Мы стали получать передачи каждую неделю. Были тут и вещи, и съестное — яблоки, апельсины, чеснок. Его я никогда не ела, но, видно, мама уже узнала из разговоров в бутырских очередях, что чеснок необходим — иначе цинга! Кроме чеснока я получала конфеты в коробках, печенье в упаковках и даже консервы. Надо сказать, что в Бутырках кормили обильнее, чем на Лубянке. Мы вполне могли обойтись без продовольственных передач, но как дать знать об этом нашим родным? И нас мучило, что они тратятся понапрасну.
Вероятно, мы жили гораздо беззаботнее, чем несчастные наши родные, выстаивающие длинные очереди в приемных Бутырок — сперва у одного окошка, чтобы сдать передачу, затем у другого, чтобы узнать «новости» и услышать обычный ответ: «Решения по делу еще не имеется». Можно представить себе их тревогу, их страхи за нас, их отчаяние…
Четыре наших корпусных дежурили по суткам, через каждые три дня.

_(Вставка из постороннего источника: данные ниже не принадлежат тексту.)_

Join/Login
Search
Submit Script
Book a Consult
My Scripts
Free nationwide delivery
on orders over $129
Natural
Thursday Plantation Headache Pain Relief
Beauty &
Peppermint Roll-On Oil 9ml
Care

Один — украинец, приславший мне томик Брюсова. Второй — абсолютно безликий, незаметный человек, которого мы так и прозвали — Безликий: он молча входил в камеру, окидывал нас равнодушным, ничего не выражающим взглядом и тут же выходил, захлопывая за собой дверь.
Третий был красавцем. Стройный и статный, с профилем Аполлона Бельведерского, с льняными кудрями, лихо выбивающимися из-под форменной фуражки. Ему была присуща какая-то лихость в движениях. Корпусной стремительно входил в камеру и, так как дверь открывалась вовнутрь, прикрывая собою парашу, неизменно заглядывал за дверь, словно желал убедиться, что параша цела и стоит на своем месте. Затем поворачивался, прищелкивал каблуками и военным шагом стремительно выходил вон.
Методичность движений и жестов и весь «аполлоновский» облик этого человека применительно к его должности невольно заставляли предполагать скудость мыслей в красивой кудрявой голове, и нас так и подмывало над ним поиздеваться. В один прекрасный день мы перенесли нашу парашу с ее обычного места под стол да еще прикрыли сверху одеялом. Нам хотелось посмотреть, какова будет реакция красавца.
Мы не ошиблись — он был потрясен. Заглянув, как обычно, за дверь, парень вздрогнул. Уже открыл рот и даже произнес: «А…» Испуганно посмотрел на нас и сообразил, что это розыгрыш. Нам он ничего не сказал, но, выйдя за дверь, принялся распекать часового.